• **About this task**
Tally every line in the following material that has the word "watering" in it, and answer with that figure alone.

• **Input data**

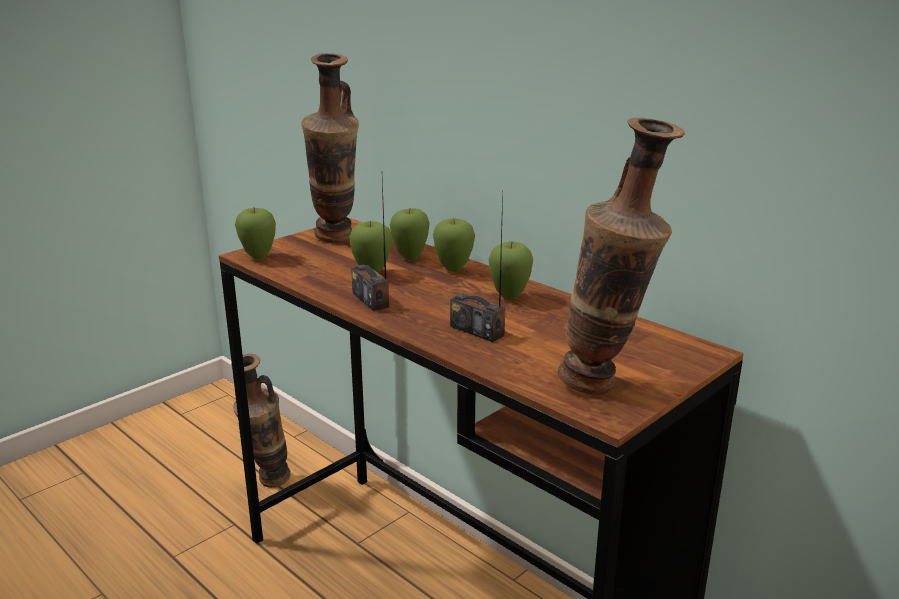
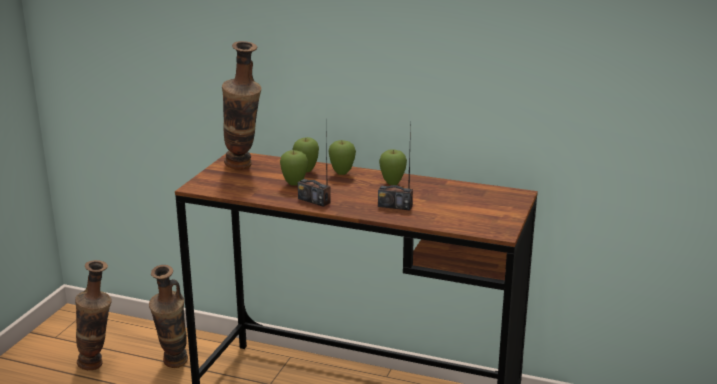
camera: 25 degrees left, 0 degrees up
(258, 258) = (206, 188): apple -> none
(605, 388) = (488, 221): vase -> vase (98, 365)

...

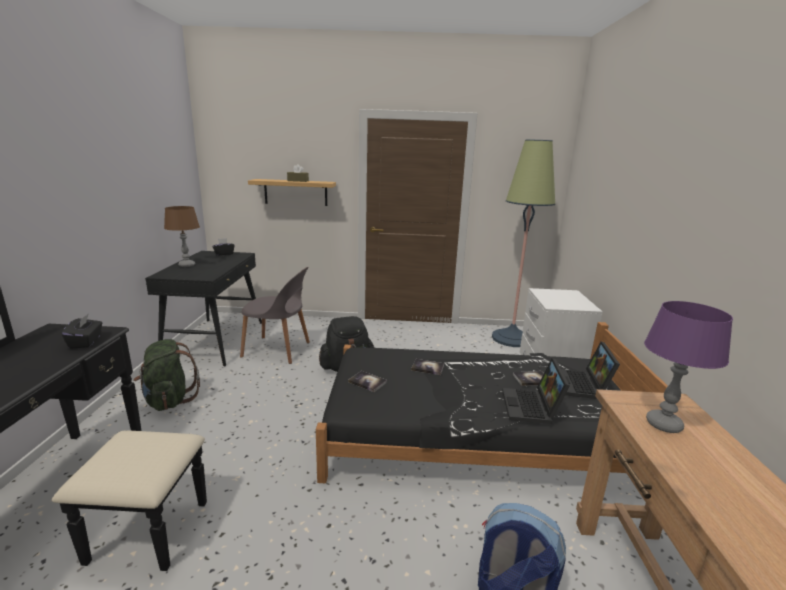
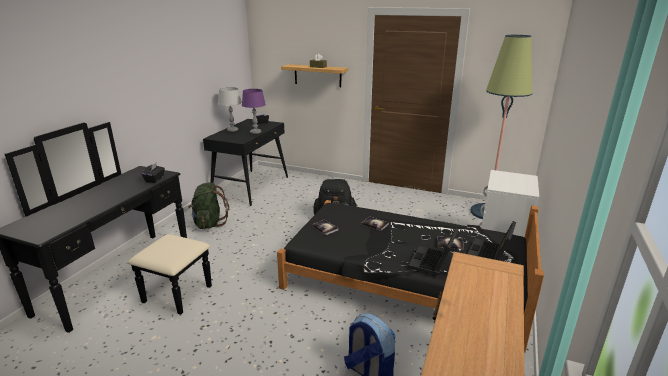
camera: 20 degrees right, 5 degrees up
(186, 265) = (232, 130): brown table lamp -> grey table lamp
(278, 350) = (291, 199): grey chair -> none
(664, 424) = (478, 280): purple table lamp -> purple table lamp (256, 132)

---

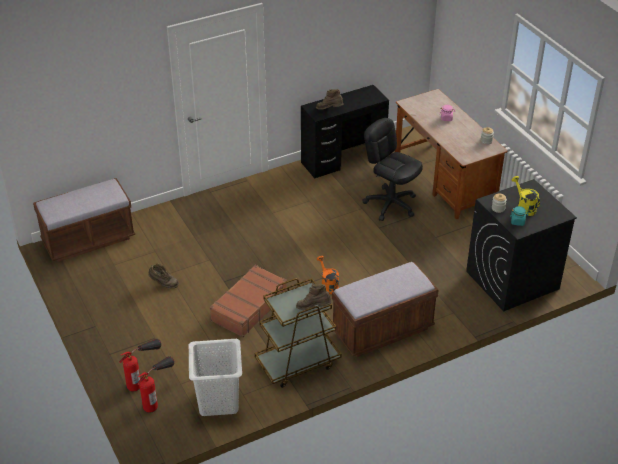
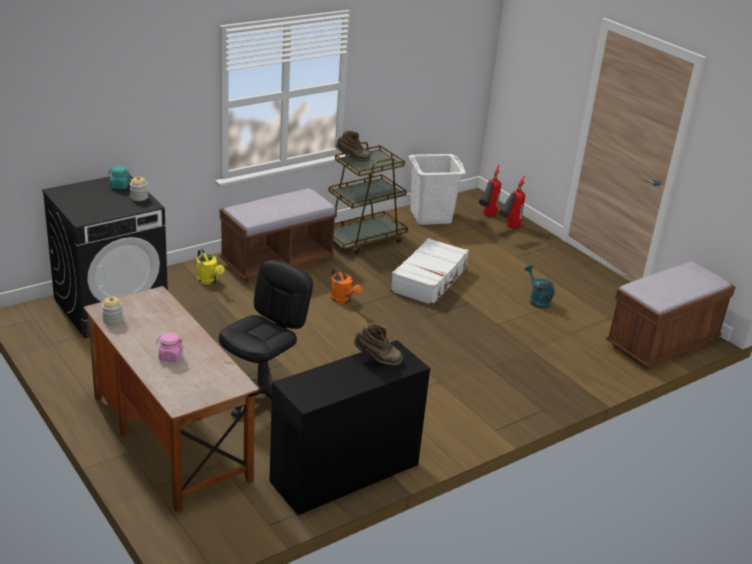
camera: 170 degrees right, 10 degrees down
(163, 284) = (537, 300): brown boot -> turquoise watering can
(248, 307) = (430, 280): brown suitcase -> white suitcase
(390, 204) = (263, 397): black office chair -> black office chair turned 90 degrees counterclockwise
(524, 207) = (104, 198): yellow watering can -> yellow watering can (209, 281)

• **Answer space**
2